Above, a BMW K1100 is matched with a twin-cam 16-valve cylinder A-Series block, and for extra performance it goes through a full port and polish. If that’s not enough, the bike’s individual throttle bodies are carried and now breathed through an ITB foam filter.
Around the engine bay, there is no end to the detailed attention. Engine mounts were custom-machined from billet aluminum, while the PBE logo was laser-engraved on top of the oil catch cans.

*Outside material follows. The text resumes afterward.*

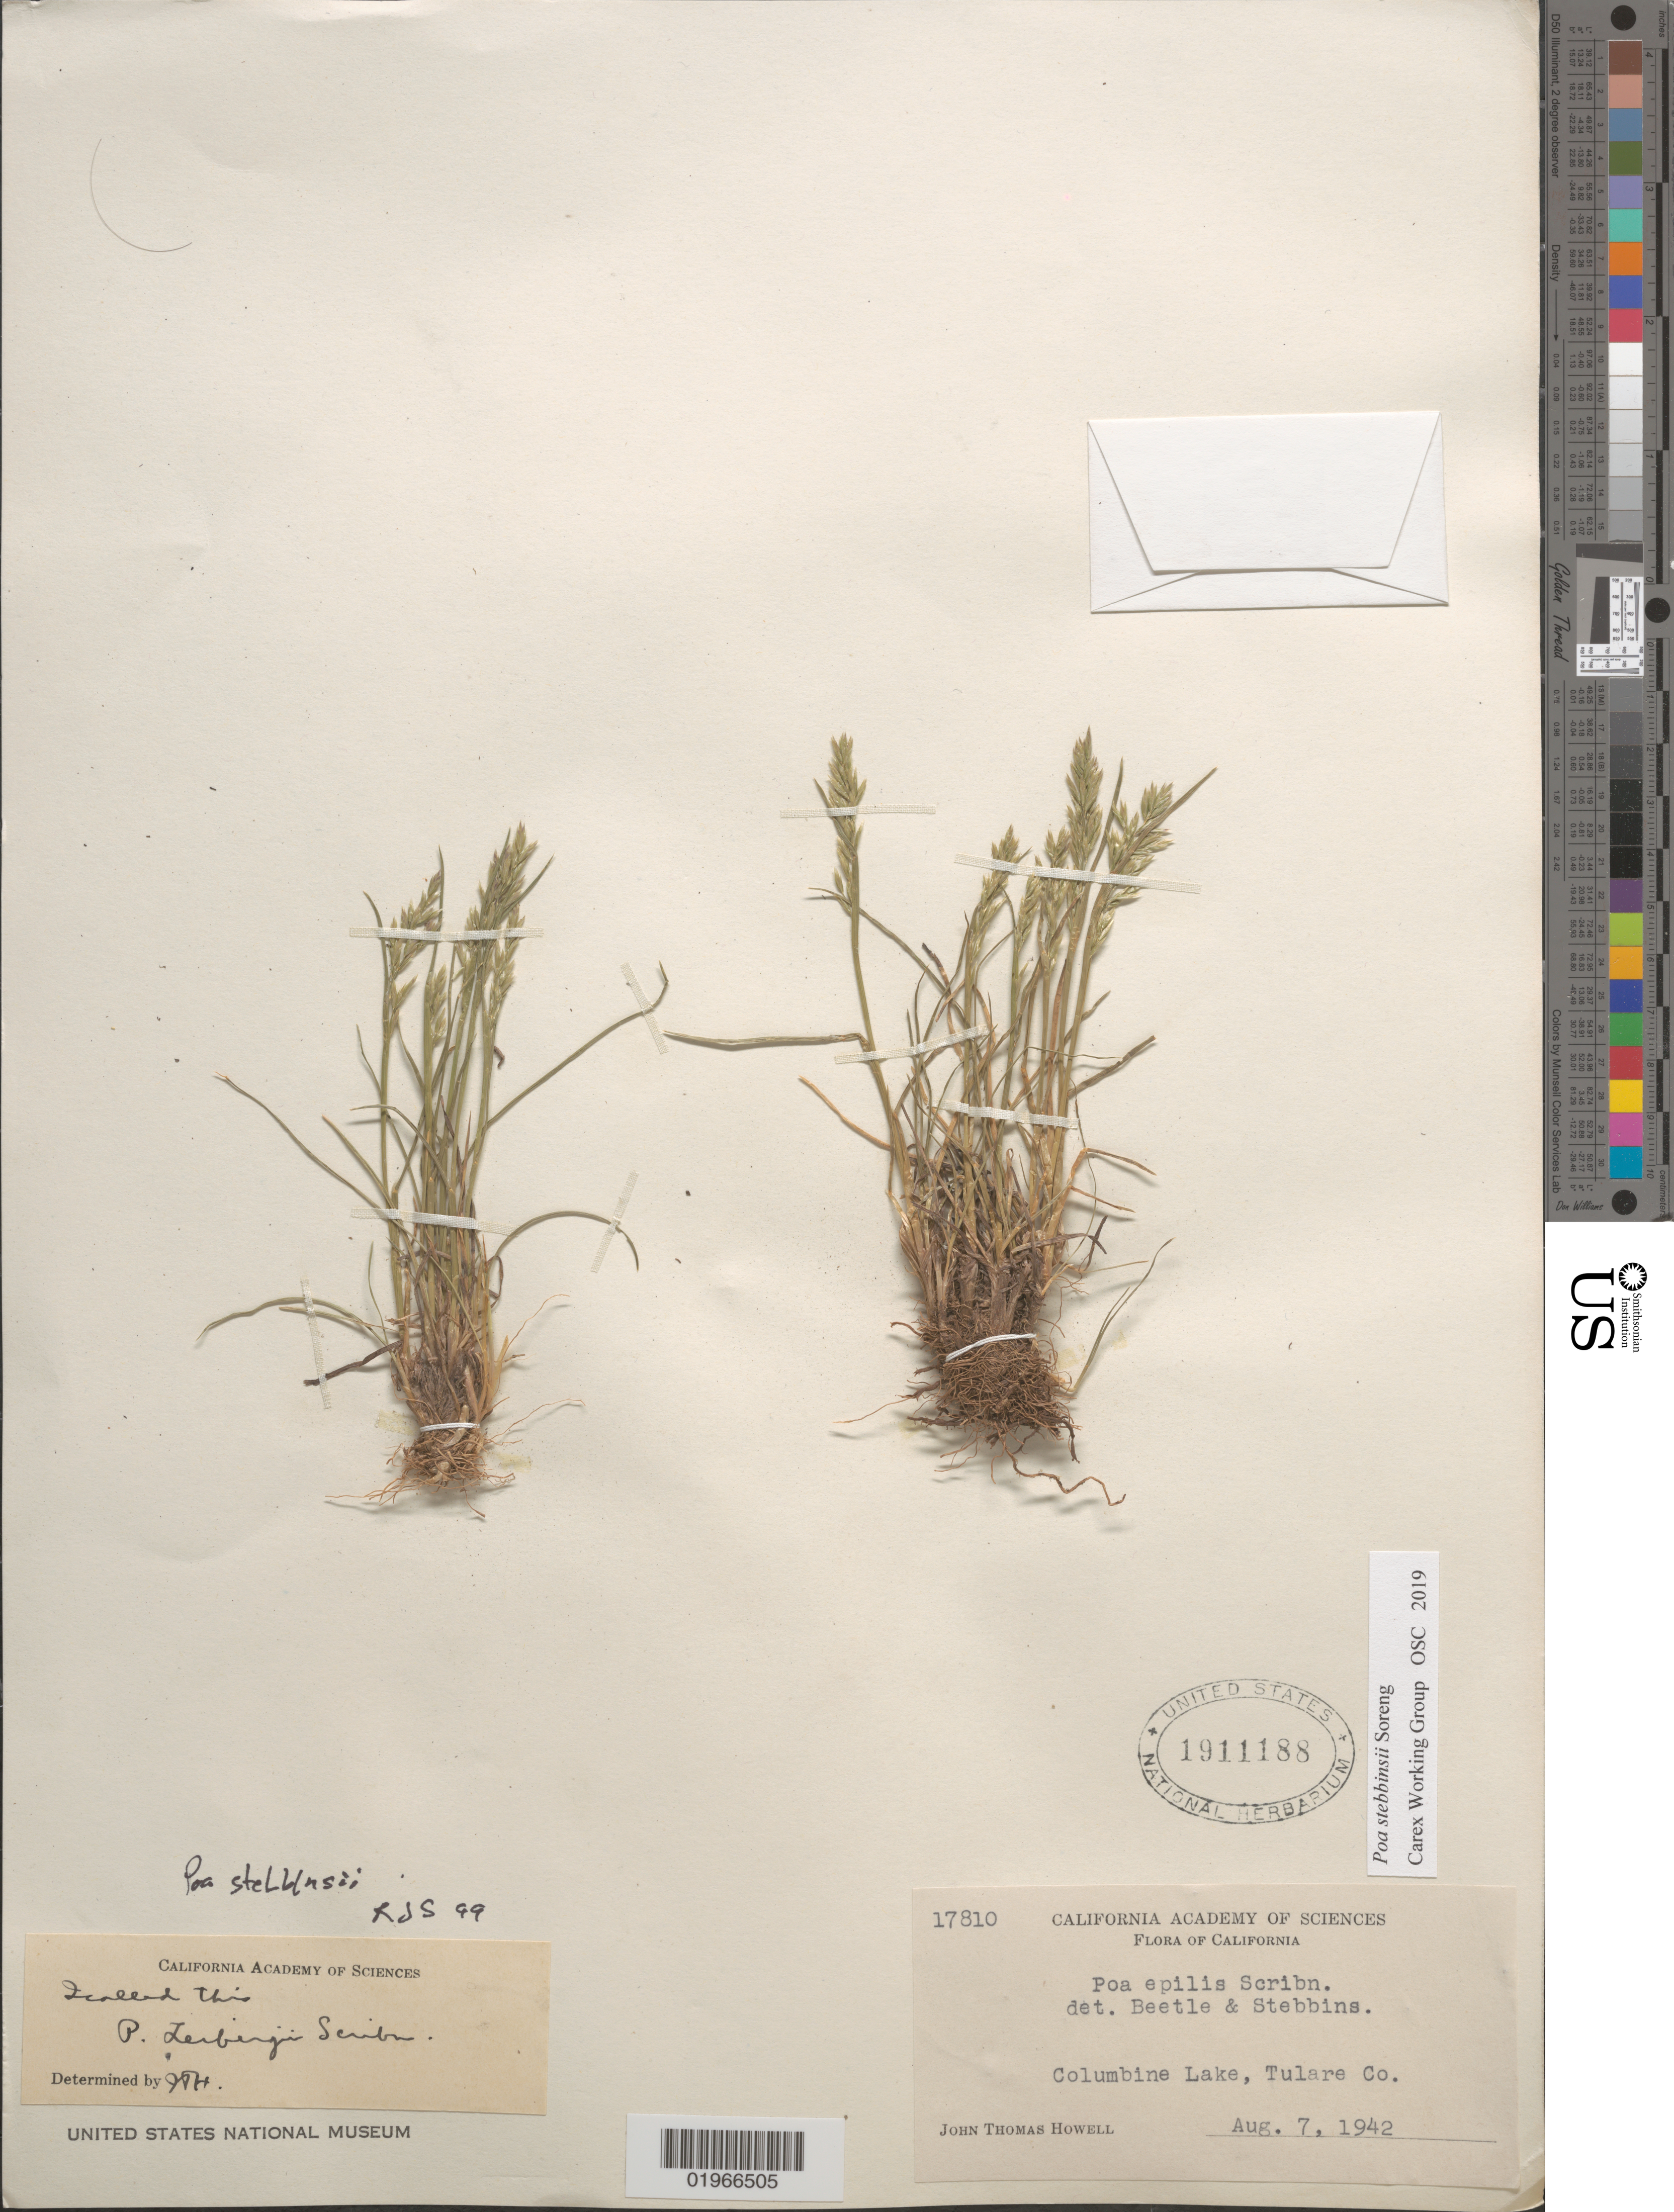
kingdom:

At full size, the mash-up engine is much taller than the original A-Series, but it still sits below the standard bonnet profile for a well-thought-out front subframe change.
The Mini’s original 4-speed gearbox transfers power to the front wheels, though it has been significantly upgraded with a straight-cut gear kit, MG Metro Turbo Final Drive and a QF Limited Slip Differential. The mix also includes MED drop gear, a billet flywheel and an AP racing clutch.
Having power is one thing, but being able to really use it is another. But of course Jayme has covered this aspect too. The use of high-end equipment from well-known suppliers within the Mini World of Competition was the core of the construction, and why you get custom-built Protek Shock at four corners, as well as the addition of KAD Control Arms, Classic Minis Japan Ball Joint and Owens Motorsport Ball Joint Dropper. Hidden behind the wheels is a KAD disc brake setup on the front and an operated drum on the back.
Builds like Jayme Hill’s Mini remind us of how good a general idea can be with time and patience. Leaning on many historical styles and combining them with modern technology, I think you will agree that the result is nothing short of spectacular.